* _TASK DESCRIPTION_
Rewrite all of the lines below, replacing each "photo" with "image" and changing nothing else. Leave the pictures out of your answer.

* _INFORMATION SUPPLIED_
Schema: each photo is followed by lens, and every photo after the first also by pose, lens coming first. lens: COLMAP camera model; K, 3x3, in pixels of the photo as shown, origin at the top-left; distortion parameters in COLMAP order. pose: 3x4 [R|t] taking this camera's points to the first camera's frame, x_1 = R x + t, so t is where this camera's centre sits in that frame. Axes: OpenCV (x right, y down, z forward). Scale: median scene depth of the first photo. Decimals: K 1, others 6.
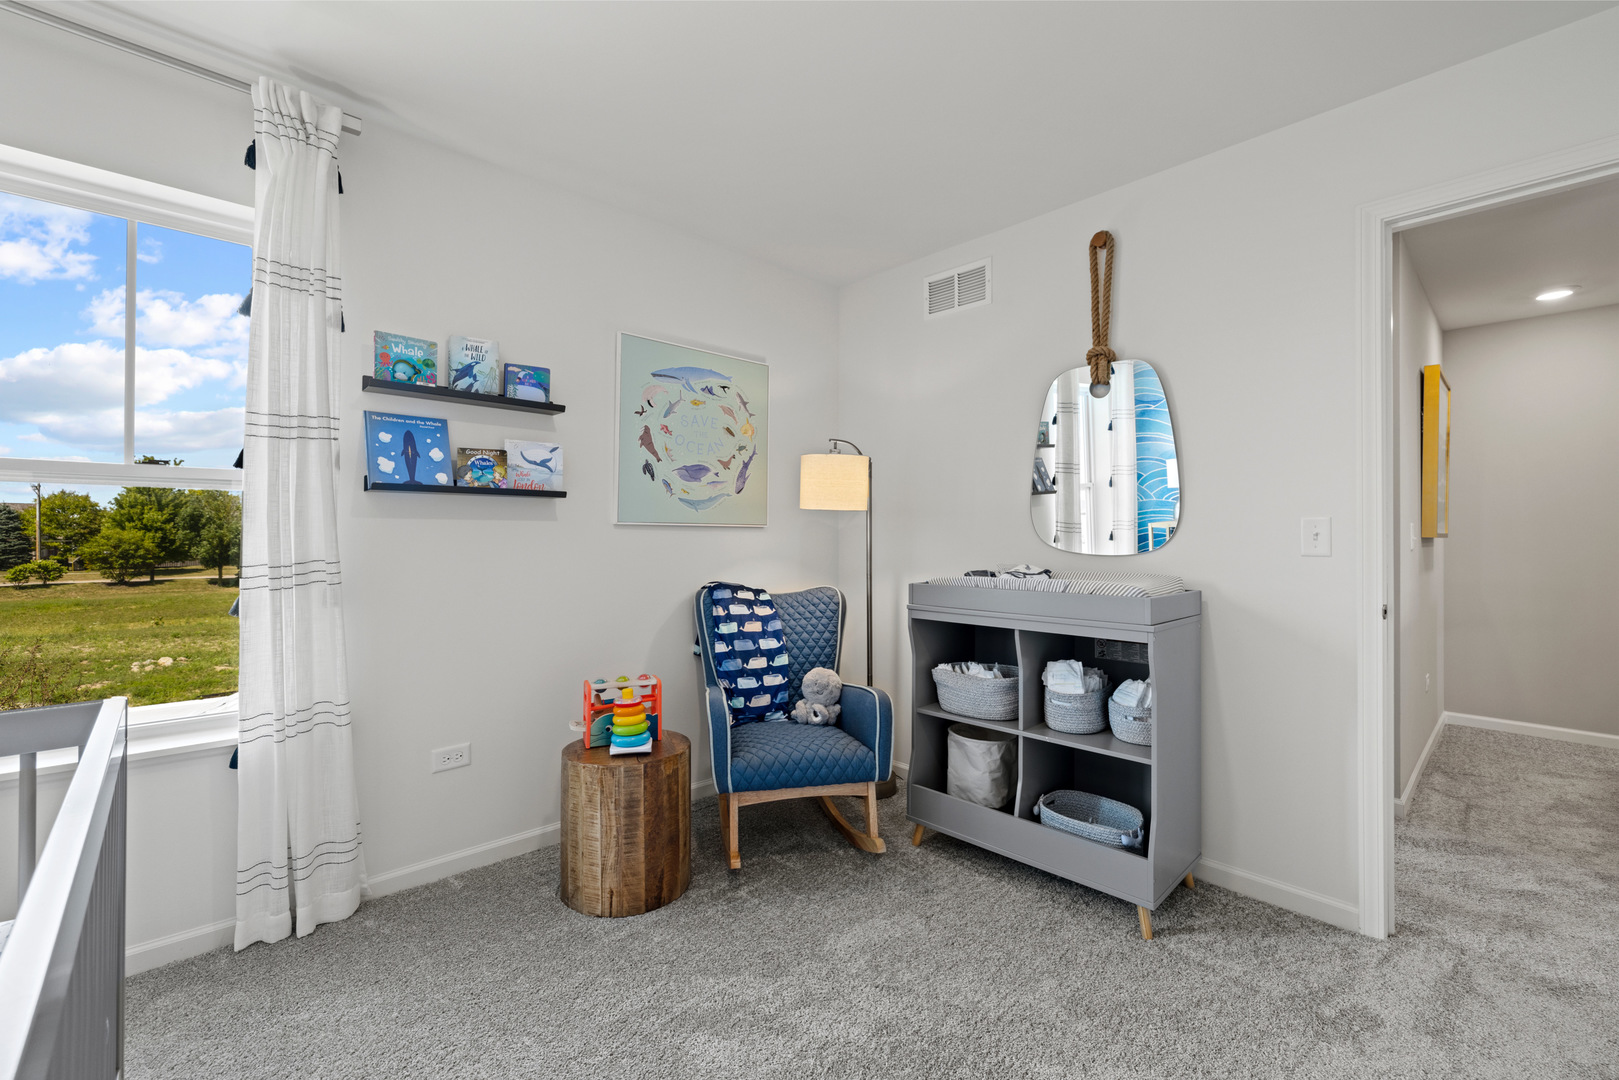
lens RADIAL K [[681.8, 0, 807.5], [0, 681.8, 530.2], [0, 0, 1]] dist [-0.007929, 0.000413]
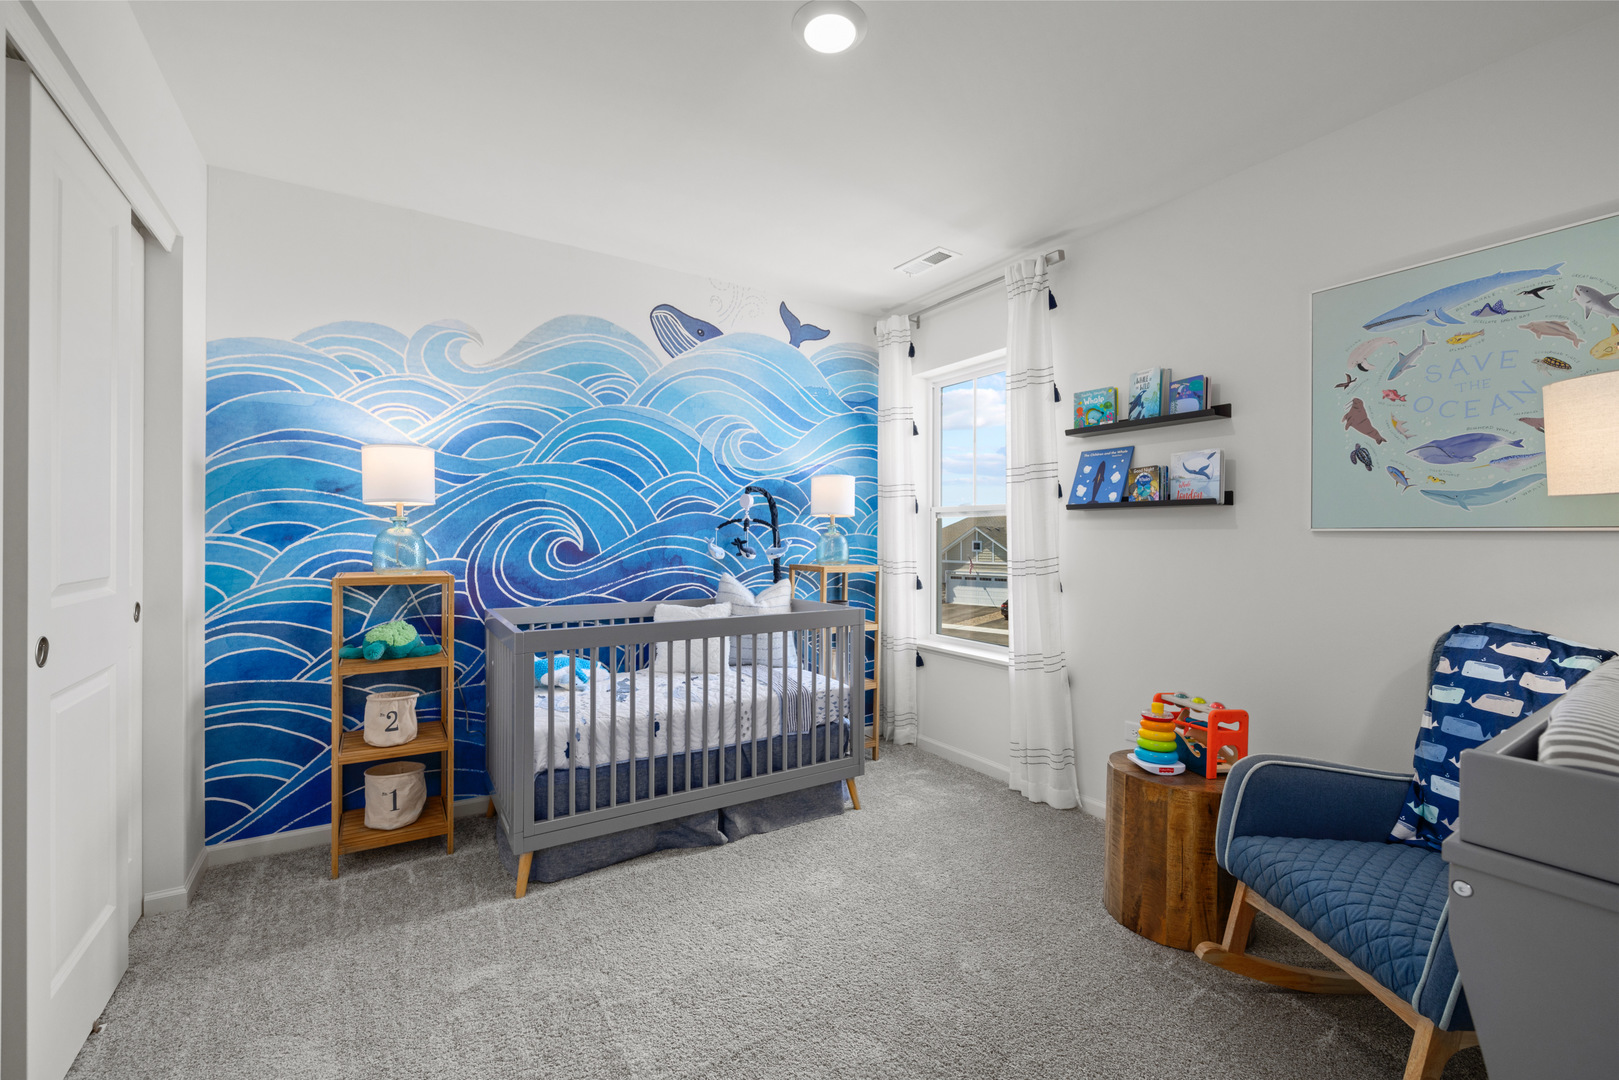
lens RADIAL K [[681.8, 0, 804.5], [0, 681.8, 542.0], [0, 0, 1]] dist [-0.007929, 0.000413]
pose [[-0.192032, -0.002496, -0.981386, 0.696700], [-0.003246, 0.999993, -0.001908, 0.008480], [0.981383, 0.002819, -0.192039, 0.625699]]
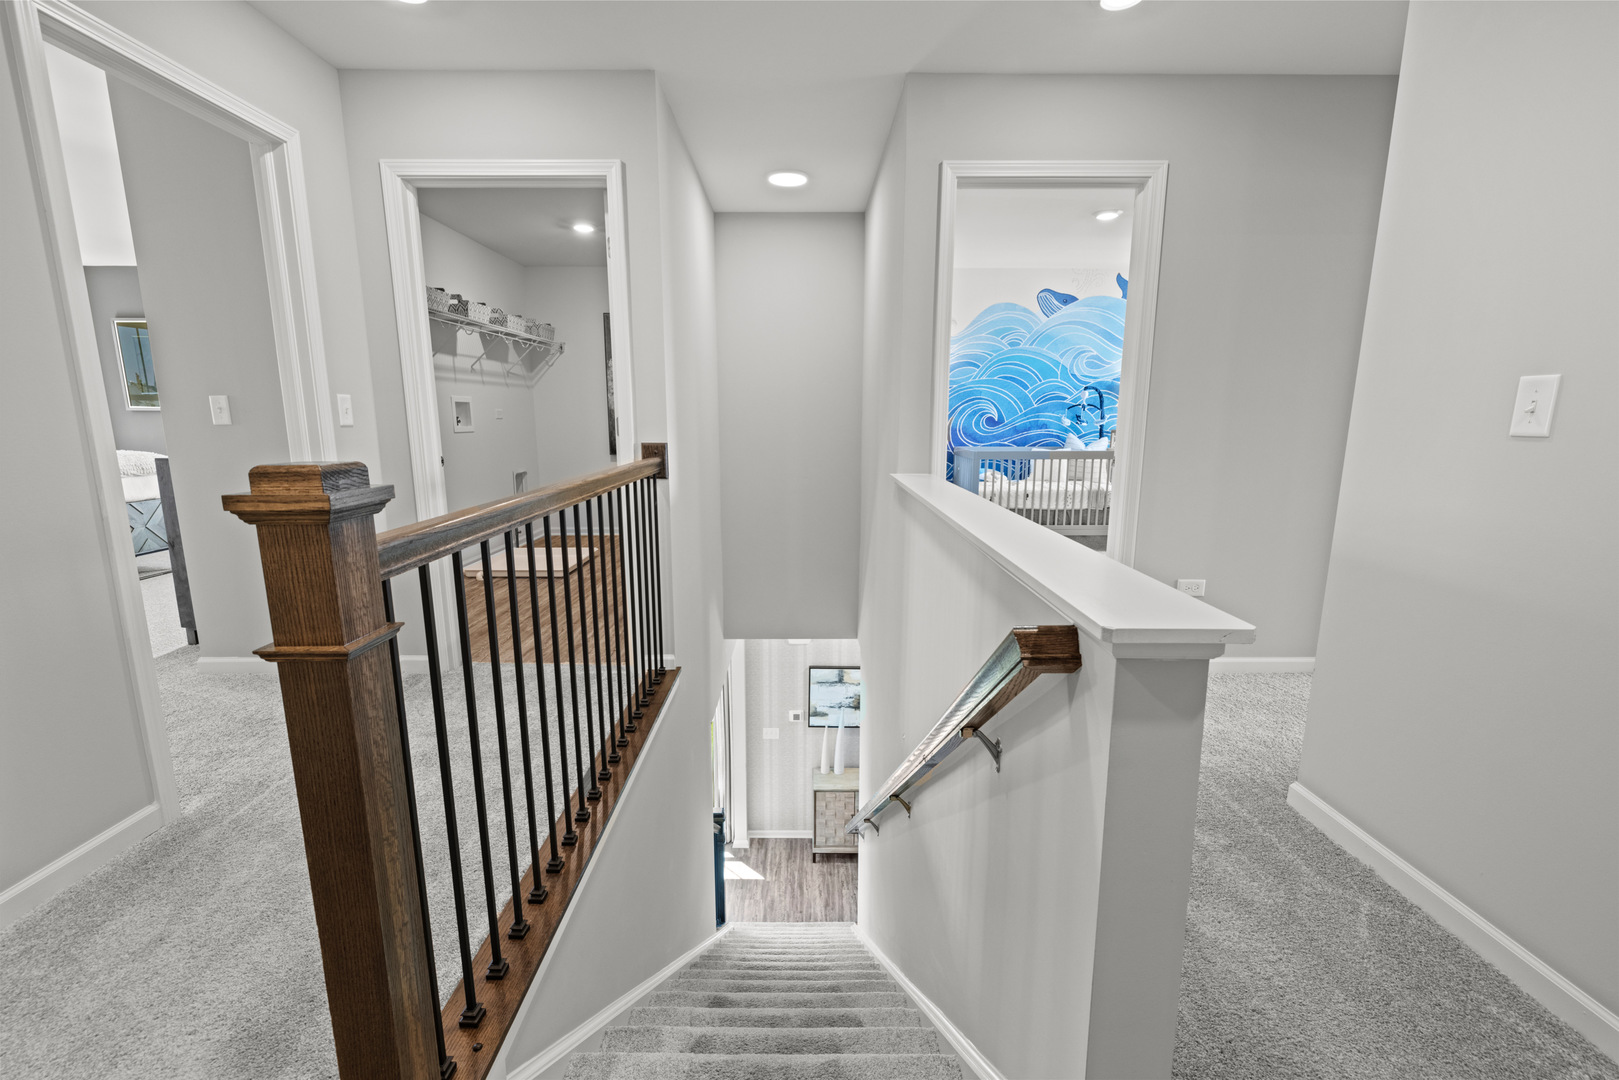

* _EXERCISE RESPONSE_
Schema: each image is followed by lens, and every image after the first also by pose, lens coming first. lens: COLMAP camera model; K, 3x3, in pixels of the image as shown, origin at the top-left; distortion parameters in COLMAP order. pose: 3x4 [R|t] taking this camera's points to the first camera's frame, x_1 = R x + t, so t is where this camera's centre sits in that frame. Axes: OpenCV (x right, y down, z forward). Scale: median scene depth of the first image. Decimals: K 1, others 6.
lens RADIAL K [[681.8, 0, 807.5], [0, 681.8, 530.2], [0, 0, 1]] dist [-0.007929, 0.000413]
lens RADIAL K [[681.8, 0, 804.5], [0, 681.8, 542.0], [0, 0, 1]] dist [-0.007929, 0.000413]
pose [[-0.192032, -0.002496, -0.981386, 0.696700], [-0.003246, 0.999993, -0.001908, 0.008480], [0.981383, 0.002819, -0.192039, 0.625699]]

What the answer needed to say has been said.